そして、選手は一度でも速くなるとわかってしまうと
もう以前のシューズは履けない。結果の世界で戦っているから。
あっという間に競技者の間で広がったのも必然と言える。
また、生ジョッキ缶にも背景に不可逆変化がある。
それは、路上飲みの増加。コロナ前から始まっていた。
経済的な理由からか路上で飲む人が増えた。
セブンイレブンがビールサーバーを三鷹に試験導入しようとしていたが2018年にプロジェクトの頓挫を発表。理由は品質維持と言われているがコンビニの店前に酔っ払いがたむろすることを心配したからという指摘もある。
懸念されるくらい路上飲みは増えていたと思う。
それくらいお店に行けない行かない人が増えている。
安くてお店クオリティを楽しめるものが当たり前になるともう前には戻れないのは人の性。

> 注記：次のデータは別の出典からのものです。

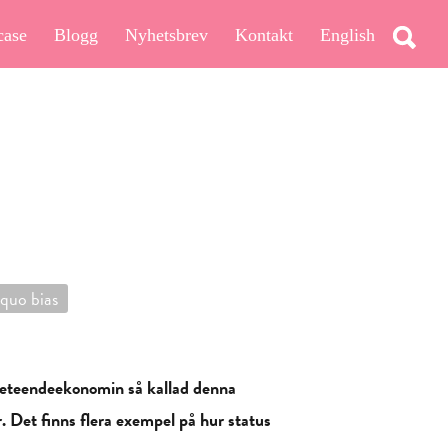
case
Blogg
Nyhetsbrev
Kontakt
English
 quo bias
m beteendeekonomin så kallad denna
r. Det finns flera exempel på hur status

ミルクボーイのネタも背景として「漫才の情報化」があるとにらんでいる。ここで語るにはスペースが足りないのでまたの機会に。
②個性を排除する
取り上げた3つの発明にはいい意味で個性がない。
生ジョッキ缶だってキリンラガーやサッポロ黒ラベルが出してても売れたと思う。
ミルクボーイネタはアマチュアにもマネできる汎用性が凄かった。
NIKEの厚底も後に市場がついてきたことを見ればどのブランドにもできたのだ。
これまでのブランディングは「らしさ」を追求してきたが、他と違うことに意味が薄れてきた。業界で誰もがやらなかったのに業界がマネするほどの強いアイテムを最初に開発した先駆者的意味の方が大きい。
また「らしさ」はその後の展開の阻害要因にもなり得る。マネできないからだ。業界全体に後から自分たちの足跡を辿ってもらえないと次のスタンダートにはならない。
③社会実装までやり切る
一つ前の項目で発明は無個性だと言ったが、それでも「これを最初にやりました」という認知を得ないと意味がない。白熱等におけるエジソンのように。
それぞれの発明にはそれぞれの拡散装置が存在した。
ミルクボーイにはM1があった。
生ジョッキ缶は特徴的な見た目を活かしたSNS戦略があった。
NIKE厚底シューズにはそれをPRするProject "Breaking 2"があった。
マラソンで2時間をいう前人未到の大台を切ることにNIKEとトップランナーがタッグを組み挑むというドキュメンタリー。必見です。